A typical peatland environment. Photo by Dr Karen Anderson, University of Exeter.

Exeter geographer reveals peatland surface patterns

A team of UK scientists led by Dr Karen Anderson of the University of Exeter have developed a new technique for monitoring the condition of peatlands.

The team has used a combination of images captured from Earth and Space to measure spatial patterning in peatland surfaces as an indicator of their condition.

This new method could help monitor the damage that is being done to peatlands through human activity. Such disruption is contributing to global warming, as peatlands can release the carbon they absorb and store if they are damaged by drainage or peat extraction processes.

The research paper, published in the Journal of Environmental Quality, reports that airborne laser scanning instruments are capable of measuring fine-scale peatland structures such as hummocks and hollows which measure less than 4 m in size, typically.

Lowland rain-fed peatlands are recognised as being a globally important environmental resource because they absorb and store carbon. Their unique plant communities and their inherent wetness controls their ability to act as carbon stores, but when human disturbance disrupts their surface structure, greenhouse gases are released instead. Many peatlands across the world are affected by drainage, peat removal and ecological disturbance so scientists have been working to develop a robust spatial method for monitoring peatland condition. Remote sensing techniques (where images from satellites in space are analysed) provide a likely route for this.

Dr Karen Anderson of the University of Exeter’s School of Geography on the Cornwall Campus led the study, which also involved Dr Jon Bennie of the School of Biosciences. Dr Anderson stated: “This work is the first to demonstrate that peatland structures, which are linked to hydrological status and condition, can be measured using remote sensing techniques. Our approach enabled us to draw out the differences in surface pattern across the peatland and resulted in an improved mapping product which is useful for scientists, peatland managers, statutory conservation agencies and for policy makers. It is exciting that research in Cornwall is making a major contribution to this important area of study.”

Research is ongoing at the University of Exeter to investigate broader application of the method to other peatland sites, including an assessment of spaceborne imaging capabilities for global peatland monitoring. The ongoing work will also look at other types of peatlands – including upland peats, which show similar spatial patterning.

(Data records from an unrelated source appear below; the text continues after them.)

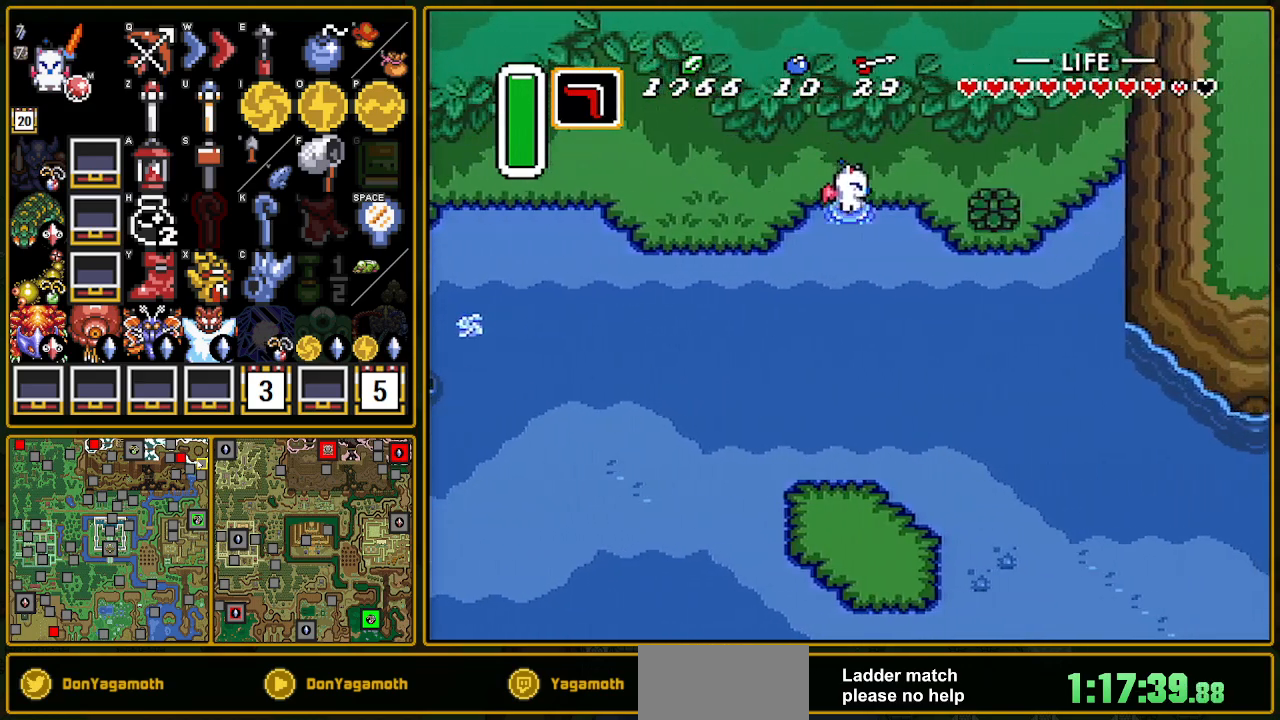
{"buttons": ["DPAD_DOWN", "DPAD_RIGHT"], "events": []}
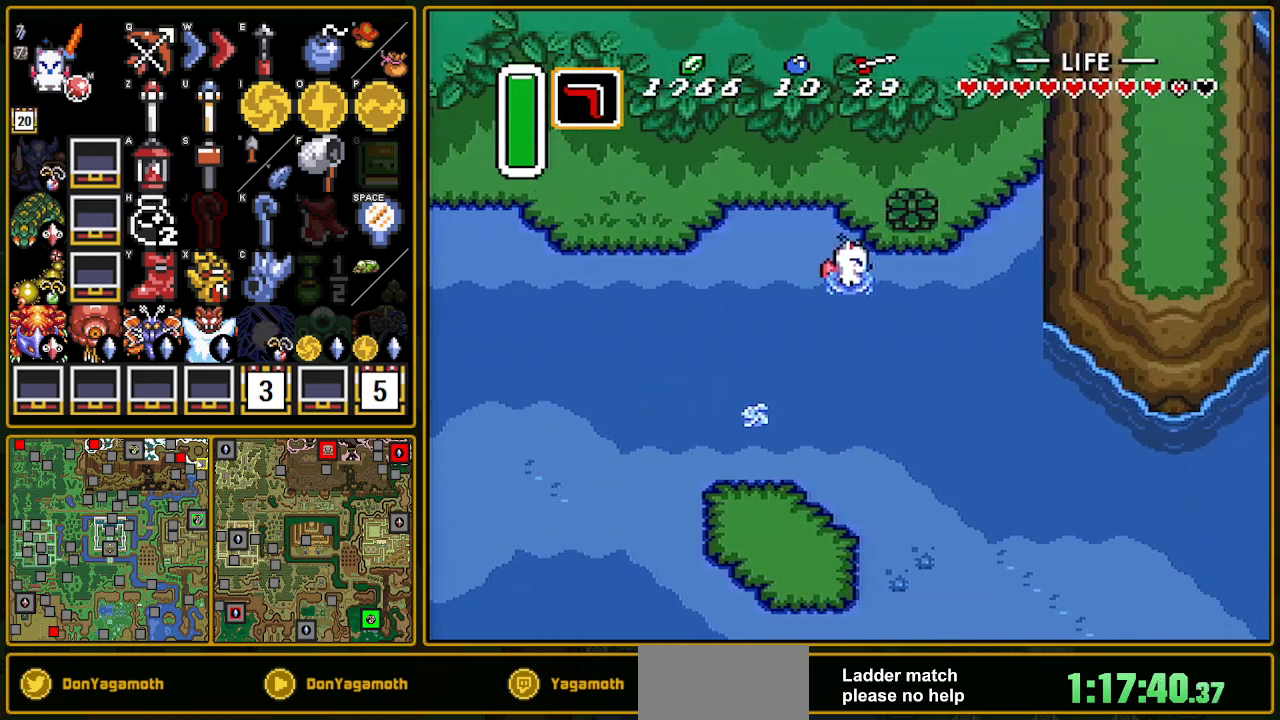
{"buttons": ["B", "DPAD_DOWN", "DPAD_RIGHT"], "events": [[383, "A", "down"], [433, "A", "up"], [450, "B", "down"]]}
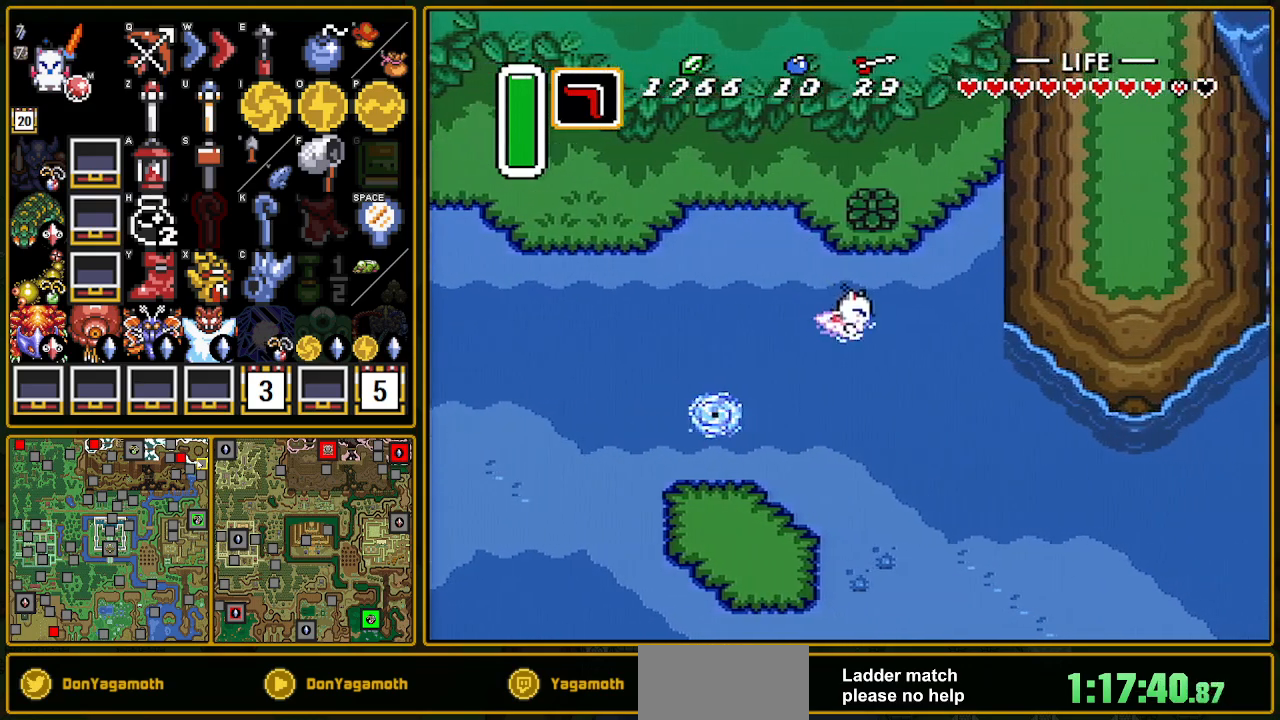
{"buttons": ["A", "DPAD_DOWN", "DPAD_RIGHT"], "events": [[167, "B", "up"], [183, "A", "down"], [250, "A", "up"], [383, "B", "down"], [467, "B", "up"], [483, "A", "down"]]}
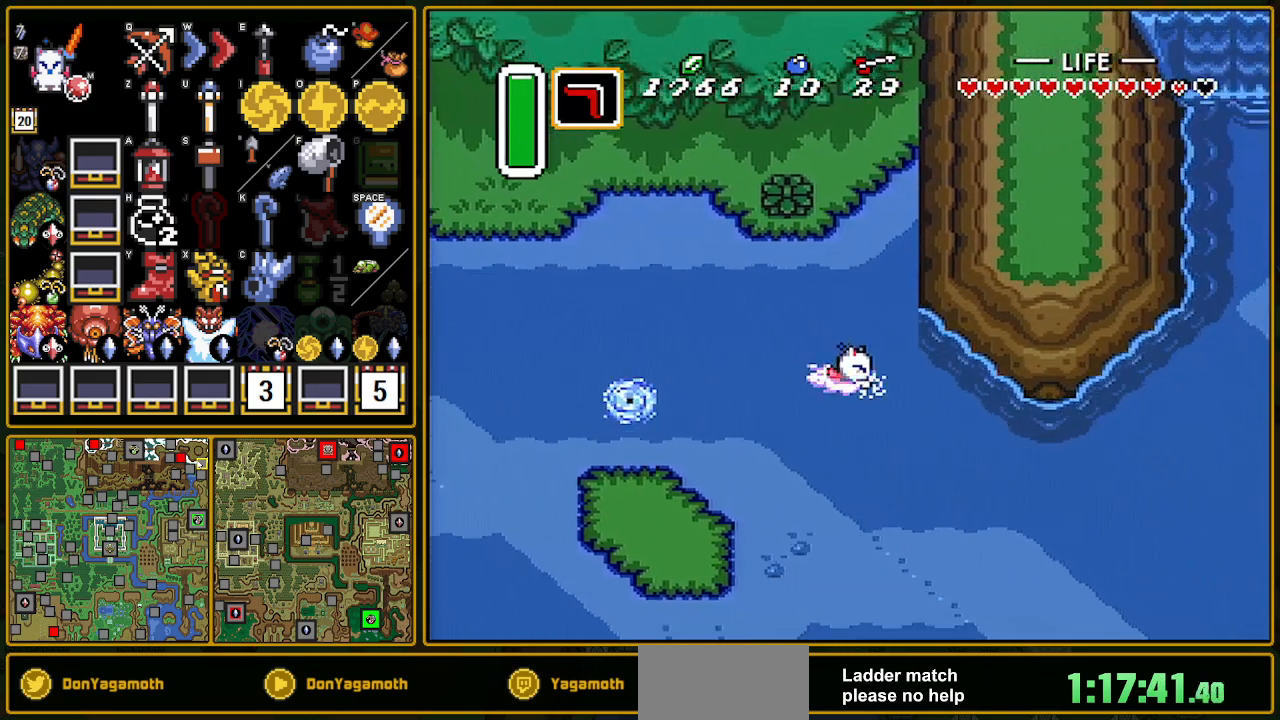
{"buttons": ["B", "DPAD_RIGHT"], "events": [[17, "A", "up"], [33, "B", "down"], [150, "B", "up"], [150, "DPAD_DOWN", "up"], [167, "B", "down"], [267, "A", "down"], [267, "B", "up"], [417, "A", "up"], [433, "A", "down"], [500, "A", "up"], [500, "B", "down"]]}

This work was funded through a UK Natural Environment Research Council research grant to Karen Anderson (2008) and involved scientists from the University of Exeter, University of Southampton, University of East London, and Natural England.

The £100 million Tremough Campus is a Combined Universities in Cornwall initiative of which the University of Exeter and Falmouth University are two of the founding partners. It is funded mainly by the European Union (Objective One), the South West Regional Development Agency, and the Higher Education Funding Council for England, with support from Cornwall County Council. Set in 70 acres of countryside, but close to the waterside towns of Penryn and Falmouth, the campus offers a lively student community. The University of Exeter now offers degrees in Biology, Modern Celtic and Cornish Studies, English, Geology, Geography, History, Law, Mining Engineering, Politics and Renewable Energy on its Tremough Campus, which has expanded rapidly as part of the Combined Universities in Cornwall initiative.